De plus, au cours du précédent exercice, nous avons connu une hausse de 30 % des nouvelles plaintes, ce qui a mené notre organisation à un point critique. Bien que nous ayons réglé 10 % de dossiers supplémentaires par rapport à l'exercice précédent, le nombre de plaintes à traiter a grimpé de 16 %. C'est la première hausse d'une telle envergure que j'aie connue.

Donc, mon équipe d'enquêteurs travaillant à la limite de ses possibilités, je n'ai aucune souplesse financière pour augmenter ma capacité d'enquête ou pour anticiper les urgences. Mon budget est si serré que j'ai fait un écart de quelque 37 000 $ à la fin du précédent exercice. C'est pourquoi je n'ai pas l'argent nécessaire pour réagir aux situations imprévues, comme une panne de serveur.

Les choses ne vont pas aller en s'améliorant, car le nombre de plaintes, tout comme les pressions financières, vont continuer à croître.

À moins que mon budget ne soit augmenté, je n'ai qu'une possibilité, à l'approche de ce nouvel exercice financier, pour respecter mon crédit budgétaire : faire des coupures dans le programme.

Je ne prends pas cette décision à la légère. Mon rôle de surveillance indépendante est essentiel au système d'accès à l'information, qui est lui-même le fondement de la transparence et de la responsabilisation. Le gouvernement en a fait des objectifs prioritaires. Le travail que j'effectue avec le Commissariat est essentiel pour lui permettre de les atteindre.

Mais, à mesure que ma charge de travail augmente, le délai entre le moment où je reçois les dossiers et celui où je peux les attribuer à des enquêteurs s'allonge. Les retards qui en découlent mettent déjà en péril le droit d'accès à l'information. Les requérants devront attendre encore plus longtemps pour obtenir l'information. Cela portera ensuite atteinte à leur droit de poursuivre l'affaire auprès de la Cour fédérale, car ils doivent attendre la fin de notre enquête pour le faire.

Une telle évolution est la dernière chose que je souhaite aux Canadiens, qui ont le droit d'accéder en temps opportun aux renseignements gouvernementaux.

J'ai sonné l’alarme concernant notre situation financière chaque fois que l'occasion s'est présentée. J'ai aussi approfondi chaque possibilité de préserver mon budget et de conserver l'intégrité du programme. Cela comprend le dépôt de demandes de financement au cours de l'exercice 2014 et, tout récemment, pour l'élaboration du budget 2015, mais sans succès jusqu'à présent.

En conclusion, permettez-moi de dire que je pense avoir démontré clairement par mes actes durant mon mandat de commissaire ce dont j'ai toujours été convaincue : que la gestion efficace des fonds publics est d'une importance capitale.

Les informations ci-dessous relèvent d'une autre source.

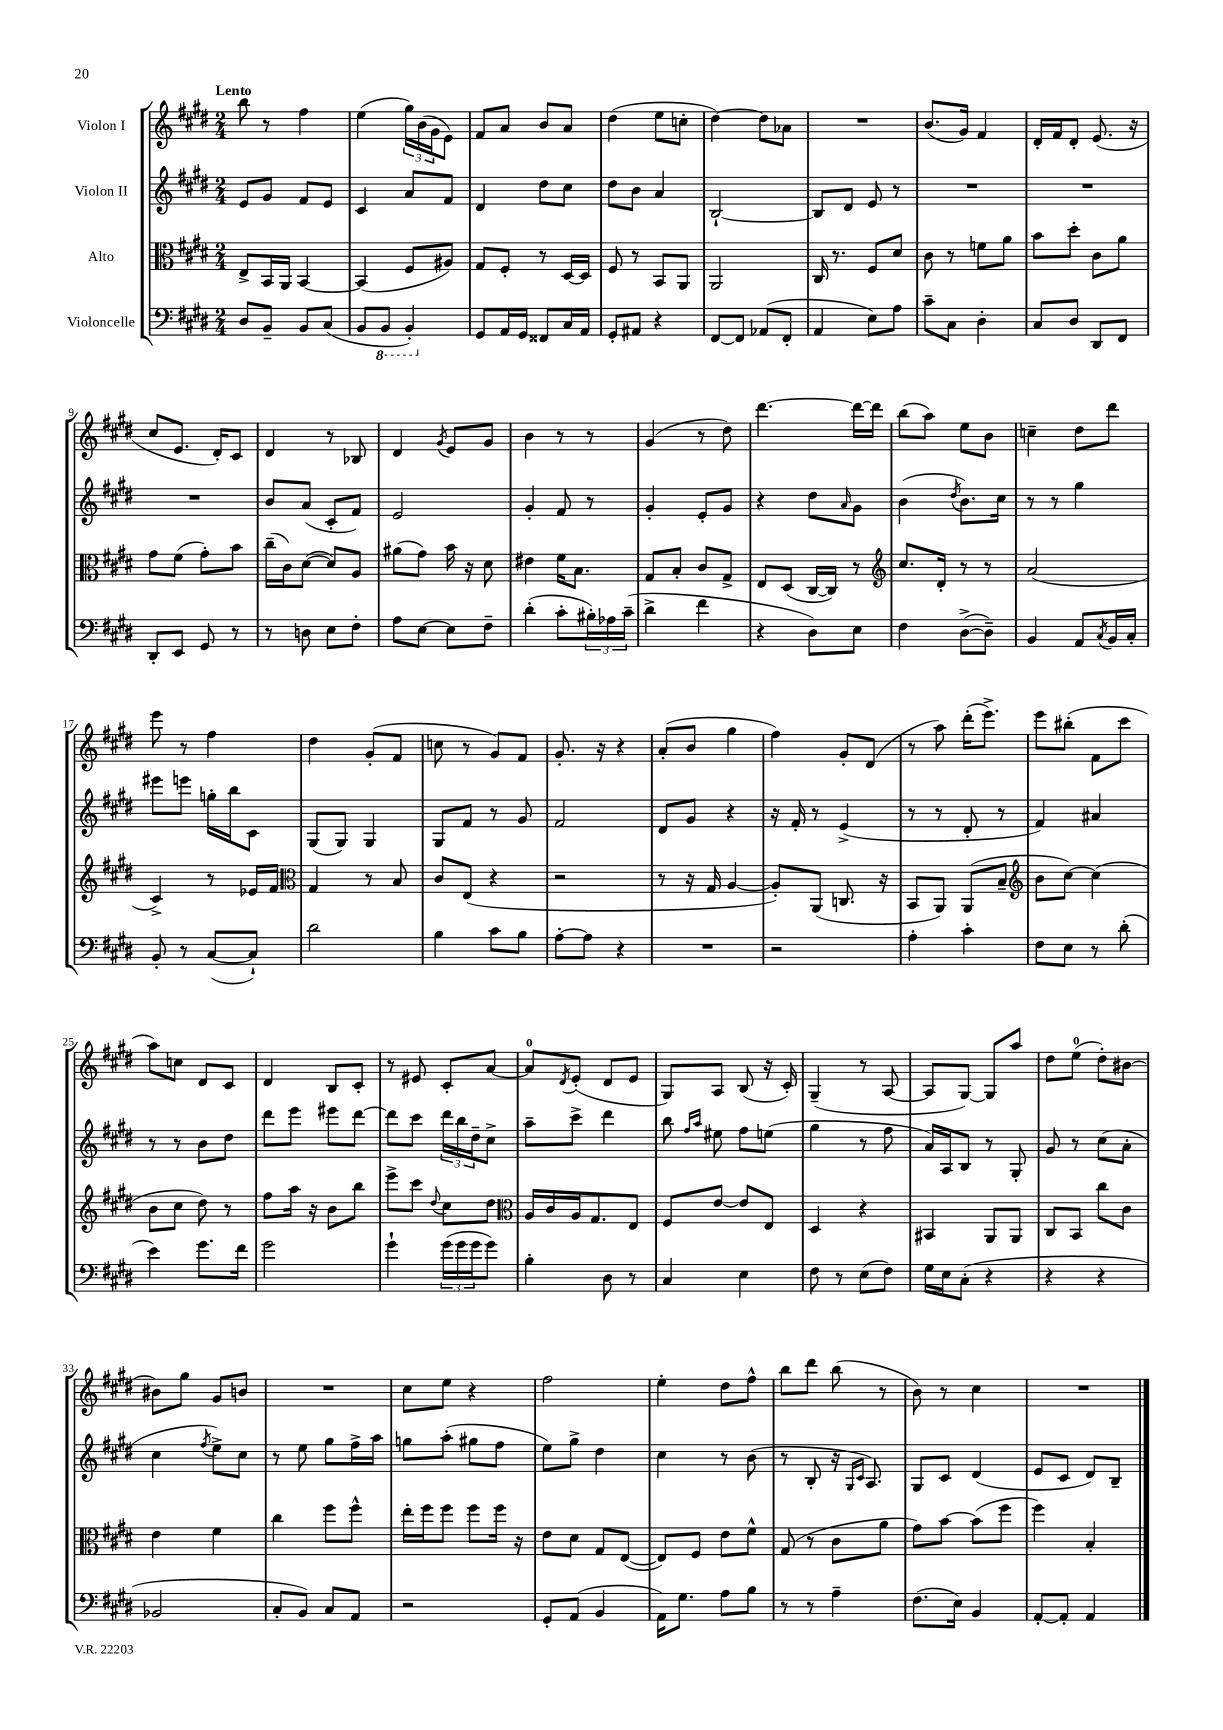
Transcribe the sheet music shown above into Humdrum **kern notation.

**kern	**kern	**kern	**kern
*staff4	*staff3	*staff2	*staff1
*clefF4	*clefC3	*clefG2	*clefG2
*k[f#c#g#d#]	*k[f#c#g#d#]	*k[f#c#g#d#]	*k[f#c#g#d#]
*M2/4	*M2/4	*M2/4	*M2/4
8D#/L	8E^/L	8e/L	8bb\
8BB~/J	16BB/L	8g#/J	8r
.	16AA/JJ	.	.
8BB/L	[4BB/	8f#/L	4ff#\
(8C#/J	.	8e/J	.
=	=	=	=
8BB/L	(4BB/]	4c#/	(4ee\
8BBB/J	.	.	.
4BBB'/)	8F#/L	8a/L	24gg#\LL)
.	.	.	(24b\
.	.	.	24g#\J
.	8A#/J)	8f#/J	8e\J)
=	=	=	=
8GG#/L	8G#/L	4d#/	8f#/L
16AA/L	8F#'/J	.	8a/J
16GG#/JJ	.	.	.
8FF##/L	8r	8dd#\L	8b/L
16C#/L	[16D#/LL	8cc#\J	8a/J
16AA/JJ	16D#/]JJ	.	.
=	=	=	=
8GG#'/L	8F#/	8dd#\L	(4dd#\
8AA#/J	8r	8b\J	.
4r	8BB/L	4a/	8ee\L
.	8AA/J	.	8cc'\J
=	=	=	=
[8FF#/L	2AA/	[2B`/	[4dd#\)
8FF#/]J	.	.	.
(8AA-/L	.	.	8dd#\]L
8FF#'/J	.	.	8a-\J
=	=	=	=
4AA/	16C#/	8B/]L	2r
.	8.r	.	.
.	.	8d#/J	.
8E\L)	8F#/L	8e/	.
8A\J	8d#/J	8r	.
=	=	=	=
8c#~\L	8c#\	2r	(8.b/L
8C#\J	8r	.	.
.	.	.	16g#/Jk)
4D#'\	8f\L	.	4f#/
.	8a\J	.	.
=	=	=	=
8C#/L	8b\L	2r	16d#'/LL
.	.	.	16f#/J
8D#/J	8dd#'\J	.	8d#'/J
8DD#/L	8c#\L	.	(8.e/
8FF#/J	8a\J	.	.
.	.	.	16r
=	=	=	=
8DD#'/L	8g#\L	2r	8cc#/L
8EE/J	(8f#\J	.	8.e/J
8GG#/	8g#'\L)	.	.
.	.	.	16d#'/LK)
8r	8b\J	.	8c#/J
=	=	=	=
8r	(16cc#~\LL	8b/L	4d#/
.	16c#\J)	.	.
8D\	([8d#\J	(8a/J	.
8E\L	8d#/]L)	8c#'/L	8r
8F#'\J	8A/J	8f#/J)	8B-/
=	=	=	=
8A\L	(8a#\L	2e/	4d#/
[8E\J	8g#\J)	.	.
.	.	.	8qg#/
8E\]L	16b\	.	8e/L
.	16r	.	.
8F#~\J	8d#\	.	8g#/J
=	=	=	=
(4d#'\	4e#\	4g#'/	4b\
8c#'\L	16f#\LK	8f#/	8r
.	8.B\J	.	.
24B#'\L)	.	8r	8r
24A-\	.	.	.
(24c#~\JJ	.	.	.
=	=	=	=
4d#^\	8G#/L	4g#'/	(4g#/
.	8B'/J	.	.
4f#\	8c#/L	8e'/L	8r
.	8G#^/J	8g#/J	8dd#\)
=	=	=	=
4r	8E/L	4r	[4.ddd#\
.	(8D#/J	.	.
8D#\L)	[16C#/LL	8dd#\L	.
.	16C#/]JJ)	.	.
.	.	16qqa/	.
8E\J	8r	8g#\J	16ddd#\_LL
.	.	.	16ddd#\]JJ
=	=	=	=
*	*clefG2	*	*
4F#\	8.cc#/L	(4b\	(8bb\L
.	.	.	8aa\J)
.	16d#'/Jk	.	.
.	.	8qdd#/	.
([8D#^\L	8r	8.b\L)	8ee\L
8D#~\]J)	8r	.	8b\J
.	.	16cc#\Jk	.
=	=	=	=
4BB/	(2a/	8r	4cc~\
.	.	8r	.
8AA/L	.	4gg#\	8dd#\L
8qC#/	.	.	.
16BB/L	.	.	8ddd#\J
16C#'/JJ	.	.	.
=	=	=	=
8BB'/	4c#^/)	8eee#\L	8eee\
8r	.	8eee\J	8r
([8C#/L	8r	16gg'\LL	4ff#\
.	.	16bb\J	.
8C#`/]J)	16e-/LL	8c#\J	.
.	16f#/JJ	.	.
=	=	=	=
*	*clefC3	*	*
2d#\	4G#/	(8G#/L	4dd#\
.	.	8G#/J)	.
.	8r	4G#/	(8g#'/L
.	8B/	.	8f#/J
=	=	=	=
4B\	8c#/L	8G#/L	8cc\
.	(8E/J	8f#/J	8r
8c#\L	4r	8r	8g#/L)
8B\J	.	8g#/	8f#/J
=	=	=	=
[8A'\L	2r	2f#/	8.g#'/
8A\]J	.	.	.
.	.	.	16r
4r	.	.	4r
=	=	=	=
2r	8r	8d#/L	(8a'/L
.	16r	8g#/J	8b/J
.	16G#/	.	.
.	[4A/	4r	4gg#\
=	=	=	=
2r	8A'/]L)	16r	4ff#\)
.	.	16f#'/	.
.	(8AA/J	8r	.
.	8.C/	(4e^/	8g#'/L
.	.	.	(8d#/J
.	16r	.	.
=	=	=	=
4A'\	8BB/L	8r	8r
.	8AA/J)	8r	8aa\)
4c#'\	(8AA/L	8d#'/	(16ddd#'\LK
.	.	.	8.eee^\J)
.	8B~/J	8r	.
=	=	=	=
*	*clefG2	*	*
8F#\L	8b\L	4f#/)	8eee\L
8E\J	[8cc#\J)	.	(8bb#'\J
8r	(4cc#\]	4a#/	8f#\L
(8d#'\	.	.	8ccc#\J
=	=	=	=
4e\)	8b\L	8r	8aa\L)
.	8cc#\J	8r	8cc\J
8.g#\L	8dd#\)	8b\L	8d#/L
.	8r	8dd#\J	8c#/J
16f#\Jk	.	.	.
=	=	=	=
2g#\	8ff#\L	8ddd#\L	4d#/
.	16aa\Jk	8eee\J	.
.	16r	.	.
.	8b\L	8eee#\L	8B/L
.	8bb\J	[8ddd#\J	8c#'/J
=	=	=	=
4g#`\	8eee^\L	8ddd#\]L	8r
.	8ccc#\J	8ccc#\J	8e#/
.	8qqdd#/	.	.
(24g#\LL	8cc#\L	24ddd#\LL	8c#'/L
24g#\	.	24bb\	.
24g#\J	.	24dd#~\J	.
8g#\J)	8dd#\J	8cc#^\J	[8a/J
=	=	=	=
*	*clefC3	*	*
4B'\	16A/LL	8aa~\L	8a/]L
.	16c#/	.	.
.	.	.	8qd#/
.	16A/J	8ccc#^\J	(8e'/J
.	8.G#/	.	.
8D#\	.	4ddd#\	8d#/L
8r	8E/J	.	8e/J
=	=	=	=
4C#/	8F#/L	8bb\	8G#/L)
.	.	16qqff#/LL	.
.	.	16qqaa/JJ	.
.	[8e/J	8ee#\	8A/J
4E\	8e/]L	8ff#\L	(8B/
.	8E/J	(8ee\J	16r
.	.	.	16c#'/)
=	=	=	=
8F#\	4D#/	4gg#\	(4G#~/
8r	.	.	.
(8E\L	4r	8r	8r
8F#\J)	.	8ff#\	[8A/
=	=	=	=
16G#\LL	4BB#/	16a/LL)	8A/]L
16E\J	.	16A/J	.
(8C#'\J	.	8B/J	[8G#/J)
4r	8AA/L	8r	8G#/]L
.	8AA/J	8G#'/	8aa/J
=	=	=	=
4r	8C#/L	8g#/	8dd#\L
.	8BB/J	8r	(8ee\J
4r	8cc#\L	(8cc#\L	8dd#'\L)
.	8c#\J	8a'\J	[8b#\J
=	=	=	=
2BB-/	4e\	4cc#\	8b#\]L
.	.	.	8gg#\J
.	.	8qff#/	.
.	4f#\	8ee^\L)	8g#/L
.	.	8cc#\J	8b/J
=	=	=	=
8C#'/L	4cc#\	8r	2r
8BB/J)	.	8ee\	.
8C#/L	8ff#\L	8gg#\L	.
8AA/J	8ff#^^\J	16ff#^\L	.
.	.	16aa\JJ	.
=	=	=	=
2r	16ee'\LL	8gg\L	8cc#\L
.	16ff#\J	.	.
.	8ff#\J	(8aa'\J	8ee\J
.	8ff#\L	8gg#\L	4r
.	16ff#\Jk	8ff#\J	.
.	16r	.	.
=	=	=	=
8GG#'/L	8e\L	8ee\L)	2ff#\
(8AA/J	8d#\J	8gg#^\J	.
4BB/	8G#/L	4dd#\	.
.	([8E/J	.	.
=	=	=	=
16AA\LK)	8E/]L)	4cc#\	4ee'\
8.G#\J	.	.	.
.	8F#/J	.	.
8A\L	8e\L	8r	8dd#\L
8B\J	8f#^^\J	(8b\	8ff#^^\J
=	=	=	=
8r	(8G#/	8r	8bb\L
8r	8r	8B'/	8ddd#\J
4A~\	8c#\L	16r	(8bb\
.	.	16qqG#/LL	.
.	.	16qqc#/JJ	.
.	.	8.A/)	.
.	8a\J	.	8r
=	=	=	=
(8.F#\L	8g#\L)	8G#/L	8b\)
.	[8b\J	8c#/J	8r
16E\Jk)	.	.	.
4BB/	(8b\]L	(4d#/	4cc#\
.	8ff#\J	.	.
=	=	=	=
[8AA'/L	4ff#\)	8e/L	2r
8AA'/]J	.	8c#/J	.
4AA/	4B'/	8d#/L)	.
.	.	8B~/J	.
==	==	==	==
*-	*-	*-	*-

J'ai dit par le passé aux membres du Comité que j'aurais des décisions très difficiles à prendre pour respecter mon crédit budgétaire, être à la hauteur de mon mandat et maintenir l'excellence en matière de gouvernance. J'ai sans aucun doute dû prendre ces décisions.

Comme je l'ai dit dans mon dernier Rapport ministériel sur le rendement : « Sans financement supplémentaire, je ne serai plus en mesure d'accomplir mon mandat de façon responsable et d'assurer le respect total des droits d'accès à l'information des Canadiens. »

En l'absence de ressources supplémentaires, je devrai, en gestionnaire responsable des fonds publics, faire des coupures dans le programme pour garantir la poursuite des activités du Commissariat dans le respect du crédit budgétaire alloué.

Rassurez-vous : je m'éloignerai du gouffre fiscal plutôt que de basculer dans le vide. Mais, ce faisant, le droit quasi constitutionnel d'accès à l'information pour les Canadiens sera de plus en plus souvent bafoué.

Merci. Je répondrai volontiers à vos questions.